-- PASSAGE PROVIDED --
* start *

A brand new £10 note is about to land in your pocket and this one includes a few hidden surprises.
The Royal Bank of Scotland has consulted the public to create a currency designed by those who use it every day.
Named the People’s Money, the first new look £5 polymer note was released last year and now the newly designed £10 is about to go into circulation.
More than 1000 Scots were consulted to help with the designs, which are being released as part of a series of notes that creatively combine to tell a story.
The first note began in the sea, featuring Scottish mackerel and the second note now reaches the shore, featuring playful otters. The next three notes promise to continue the story.
Like its forebear, which contained hidden midges and fish that glowed under UV lamps, designers behind the £10 have included a few concealed delights for keen-eyed Scots to find.

* end *

-- EXERCISES --
1: Rewrite the passage about the new £10 note starting at "Named the People’s" and ending at "tell a story.", with "plastic" in place of "polymer".
2: In the passage about the new £10 note, what animals does the second note feature?

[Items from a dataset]
* start *

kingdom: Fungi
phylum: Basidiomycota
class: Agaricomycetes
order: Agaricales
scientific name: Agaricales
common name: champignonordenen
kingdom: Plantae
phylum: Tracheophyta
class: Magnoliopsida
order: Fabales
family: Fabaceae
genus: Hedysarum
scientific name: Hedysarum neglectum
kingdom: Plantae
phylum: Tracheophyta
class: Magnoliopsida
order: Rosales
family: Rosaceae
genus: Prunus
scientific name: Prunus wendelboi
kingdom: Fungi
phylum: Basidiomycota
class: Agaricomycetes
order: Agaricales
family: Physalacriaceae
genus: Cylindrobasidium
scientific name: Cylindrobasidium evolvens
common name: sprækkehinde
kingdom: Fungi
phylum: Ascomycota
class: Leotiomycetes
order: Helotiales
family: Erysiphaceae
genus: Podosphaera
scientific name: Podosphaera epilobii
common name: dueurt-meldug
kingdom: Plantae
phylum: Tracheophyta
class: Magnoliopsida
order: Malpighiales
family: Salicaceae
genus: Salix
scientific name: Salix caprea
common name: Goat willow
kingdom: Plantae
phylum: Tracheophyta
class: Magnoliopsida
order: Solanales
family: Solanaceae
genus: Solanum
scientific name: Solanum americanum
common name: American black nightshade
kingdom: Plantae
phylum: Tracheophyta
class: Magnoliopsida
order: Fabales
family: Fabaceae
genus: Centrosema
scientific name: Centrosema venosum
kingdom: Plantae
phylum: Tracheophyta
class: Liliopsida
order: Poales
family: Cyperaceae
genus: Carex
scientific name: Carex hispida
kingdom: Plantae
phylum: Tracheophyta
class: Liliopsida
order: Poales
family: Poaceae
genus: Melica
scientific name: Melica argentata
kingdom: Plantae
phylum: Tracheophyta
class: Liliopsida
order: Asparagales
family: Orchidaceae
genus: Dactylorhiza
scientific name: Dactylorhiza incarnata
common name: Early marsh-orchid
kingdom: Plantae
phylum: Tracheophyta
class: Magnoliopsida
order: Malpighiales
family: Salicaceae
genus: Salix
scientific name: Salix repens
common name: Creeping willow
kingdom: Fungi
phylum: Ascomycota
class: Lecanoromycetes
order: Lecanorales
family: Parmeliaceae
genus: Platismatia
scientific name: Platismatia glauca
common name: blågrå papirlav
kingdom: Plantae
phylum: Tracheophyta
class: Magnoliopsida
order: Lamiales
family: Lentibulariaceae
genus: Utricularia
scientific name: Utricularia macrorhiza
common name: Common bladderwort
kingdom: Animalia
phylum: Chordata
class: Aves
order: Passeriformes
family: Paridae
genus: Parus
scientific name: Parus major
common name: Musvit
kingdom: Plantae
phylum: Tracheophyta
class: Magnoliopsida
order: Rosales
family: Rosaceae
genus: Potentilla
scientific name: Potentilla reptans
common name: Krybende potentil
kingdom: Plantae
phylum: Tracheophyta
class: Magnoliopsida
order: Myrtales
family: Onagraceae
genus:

* end *

-- RESULTS OF THE EXERCISE --
1:
Named the People’s Money, the first new look £5 plastic note was released last year and now the newly designed £10 is about to go into circulation.
More than 1000 Scots were consulted to help with the designs, which are being released as part of a series of notes that creatively combine to tell a story.

2: Playful otters.